Dr. Freecloud's Record Shoppe Turns to Pledge Money for Survival
"Seeing that some of our colleagues stores have closed, our store is even more unique now because there's no one really selling electronic music and beyond to the extent we do", Dedmon says.
When it first opened in 1994, Dr. Freeclouds (also known as the Mixing Lab) was first record store in Orange County to stock, sell all styles of electronic dance music and we provided the proper place to fulfill our customers needs. Over time, it turned many first time vinyl buyers into regular customers, collectors and DJ's alike. Anyone who's thumbed through the shop's stacks of records surrounded by eye-popping graffiti art, giant paintings and cartoon characters can attest to the distinctness of what Dr. Freeclouds has to offer every time you walk in.
Right now, the store's Indigogo campaign is offering a wide variety of pledge prizes for those who give, some of which include custom vinyl mixes (delivered in digital form) from Ron D Core himself. Having spent decades in the electronic scene as a hardcore DJ, the man once called himself "the West Coast Hardcore Pervert" is more than willing to create some danceable aural chaos that speaks directly to you. Click here to get a load of all the other items you can walk away with when you pledge.
Of course the Dr Freeclouds campaign also brings up a wider question of survival for indie/niche businesses, and perhaps media businesses. "Is the only path for survival through pledge drives, or being supported by a foundation, or even gasp, the public sector?" he asks.

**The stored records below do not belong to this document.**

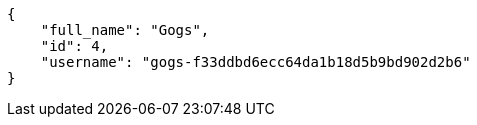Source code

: [source,json]
----
{
    "full_name": "Gogs",
    "id": 4,
    "username": "gogs-f33ddbd6ecc64da1b18d5b9bd902d2b6"
}
----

In addition to the pledge drive, the store is also making sure you have some opportunities to come in and physically show your support in the coming weeks. On April 14, local label Bell Ringer Records is hosting it's third anniversary party at the shop, featuring a full line up of DJs, BBQ and music geekery from 12-6 p.m. Donations will be accepted and will go toward helping the store. They're also hosting their Record Store Day sale on April 20 from 11 a.m.-7 p.m., featuring over 100 new titles for this day covering rock, indie, metal, punk, drum-n-bass, IDM, funk, soul, psyche rock, dubstep, hip-hop, turntablism and ton of other stuff you cant find anywhere else.
For now, Dedmon is just focused on keeping the pledges rolling in and keeping Dr. Freeclouds as healthy as he can. "At this point we really feel we need to keep going," Dedmon says. "I'm super passionate about vinyl, playing music as a DJ as well. And a lot of our customers are our friends...there's just too much at stake for us to bail out. I wouldn't know what to do with myself if I bailed out."